### PAGE EXTRACT
Gareth Edwards: I’ve never been to Mexico before we sat down and landed to start filming that movie so I had no agenda about Mexican immigration or anything like that. It was really not part of why this film was happening at all. Inevitably, it creeps into the movie because it’s so teed up, the metaphor of the wall and everything, it would apply to any country we went to. There’s always some internal politics in any country about two sides of something, so I think wherever we shot the film someone would have gone, “Ah you’re commenting on our internal problem!”

The one allegorical political thing that did interest me was the idea of labeling something a monster, calling it evil and then feeling like we have to eradicate it because it kills people, right, which is fine. But at what price do you kill a monster? If you are killing, in terms of eradicating it, if you end up killing 100 times or 1000 times more people than the thing you are killing ever kills, is that worth it? Or is it acceptable because it’s foreign people and not western people? So those sort of debates, I know we have a monster movie so it’s not serious as all that, but that’s the level of questions I really like. I again (regarding) the aliens in the film: I don’t think they would be evil or good. They just trying to survive.

MC: So, without spoiling too much what are the intentions of the aliens throughout the movie?

### DATASET ENTRIES
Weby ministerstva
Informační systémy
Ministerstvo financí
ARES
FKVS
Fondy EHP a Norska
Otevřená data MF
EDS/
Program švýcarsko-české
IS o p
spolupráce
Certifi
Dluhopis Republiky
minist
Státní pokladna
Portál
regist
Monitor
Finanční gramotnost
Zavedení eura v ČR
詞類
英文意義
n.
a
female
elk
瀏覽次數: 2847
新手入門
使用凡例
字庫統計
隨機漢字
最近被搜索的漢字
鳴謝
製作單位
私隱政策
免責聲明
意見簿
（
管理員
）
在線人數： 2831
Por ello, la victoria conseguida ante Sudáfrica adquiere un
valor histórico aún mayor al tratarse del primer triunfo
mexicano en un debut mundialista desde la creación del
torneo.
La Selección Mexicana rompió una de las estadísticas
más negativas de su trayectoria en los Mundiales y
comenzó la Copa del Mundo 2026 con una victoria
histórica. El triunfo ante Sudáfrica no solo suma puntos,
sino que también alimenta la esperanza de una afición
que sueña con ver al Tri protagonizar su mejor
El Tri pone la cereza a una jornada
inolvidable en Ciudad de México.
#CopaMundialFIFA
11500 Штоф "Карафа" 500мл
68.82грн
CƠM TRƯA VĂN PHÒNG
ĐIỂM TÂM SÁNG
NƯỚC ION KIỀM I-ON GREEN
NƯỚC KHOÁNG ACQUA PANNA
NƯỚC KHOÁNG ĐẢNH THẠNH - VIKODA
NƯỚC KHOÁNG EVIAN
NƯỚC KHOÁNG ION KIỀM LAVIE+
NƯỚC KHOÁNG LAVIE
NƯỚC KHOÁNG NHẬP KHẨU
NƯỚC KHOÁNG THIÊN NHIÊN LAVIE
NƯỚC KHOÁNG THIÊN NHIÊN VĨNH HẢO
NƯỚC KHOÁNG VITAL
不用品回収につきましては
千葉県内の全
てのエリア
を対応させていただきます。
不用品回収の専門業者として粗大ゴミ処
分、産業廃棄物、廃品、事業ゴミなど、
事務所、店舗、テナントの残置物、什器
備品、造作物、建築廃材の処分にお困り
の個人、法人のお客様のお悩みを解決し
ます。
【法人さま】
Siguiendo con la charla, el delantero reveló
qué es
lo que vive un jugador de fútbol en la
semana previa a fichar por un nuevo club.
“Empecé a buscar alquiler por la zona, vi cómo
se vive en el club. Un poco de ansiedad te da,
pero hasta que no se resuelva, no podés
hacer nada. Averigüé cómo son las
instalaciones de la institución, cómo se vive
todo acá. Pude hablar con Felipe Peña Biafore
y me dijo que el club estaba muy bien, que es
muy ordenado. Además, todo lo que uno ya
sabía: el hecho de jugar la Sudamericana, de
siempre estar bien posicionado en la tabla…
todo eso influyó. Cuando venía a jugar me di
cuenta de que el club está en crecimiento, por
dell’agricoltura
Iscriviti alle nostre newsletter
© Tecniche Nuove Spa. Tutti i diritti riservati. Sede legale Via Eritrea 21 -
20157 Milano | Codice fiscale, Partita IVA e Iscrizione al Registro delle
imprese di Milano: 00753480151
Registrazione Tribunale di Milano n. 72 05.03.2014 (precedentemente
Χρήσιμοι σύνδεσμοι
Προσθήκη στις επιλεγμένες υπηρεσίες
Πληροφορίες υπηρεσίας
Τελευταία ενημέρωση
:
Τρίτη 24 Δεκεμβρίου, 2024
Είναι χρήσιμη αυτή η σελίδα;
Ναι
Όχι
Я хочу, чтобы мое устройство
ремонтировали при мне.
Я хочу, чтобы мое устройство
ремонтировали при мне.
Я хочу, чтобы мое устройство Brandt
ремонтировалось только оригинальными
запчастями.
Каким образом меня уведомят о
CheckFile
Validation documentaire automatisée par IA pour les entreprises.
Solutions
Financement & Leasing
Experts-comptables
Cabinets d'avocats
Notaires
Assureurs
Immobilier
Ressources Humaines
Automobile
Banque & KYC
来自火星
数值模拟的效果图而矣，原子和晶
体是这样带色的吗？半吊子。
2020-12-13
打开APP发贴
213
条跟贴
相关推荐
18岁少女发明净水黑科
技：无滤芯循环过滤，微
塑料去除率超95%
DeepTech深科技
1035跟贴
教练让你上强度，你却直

### WORK ORDER
Can you carry the interview with Gareth Edwards on past its final line? The material has no connection to the interview with Gareth Edwards.

### OUTPUT OF THE TASK
GE: It’s like they’re doing what the characters in the film are doing is that they’re trying to connect, they’re just trying to find a mate and they’re just trying to find a connection in a way. Their end goal is very similar to our characters end goal. I think some people it just goes over their heads.

MC: Some critics of your film have said there aren’t enough monsters in the movie. You brought up the point during your New York Comic Con panel is that some of the greatest monster movies, like Jaws, don’t constantly show the monster.

GE: I think what frustrates (people who want more monsters) is maybe in those other films they are constantly forced to think about the monster. Is it around the corner? Is it going to jump out? Is it going to do this? Whereas in our film, they are forced to think about things other than the monster. They are forced to think about are these two people going to make a connection. Are they going to get on the ferry on time? Is the military going to bomb? It’s not is this giant thing going to rip us to shreds. I think people get frustrated with the film because the main train of thought is not always the creatures.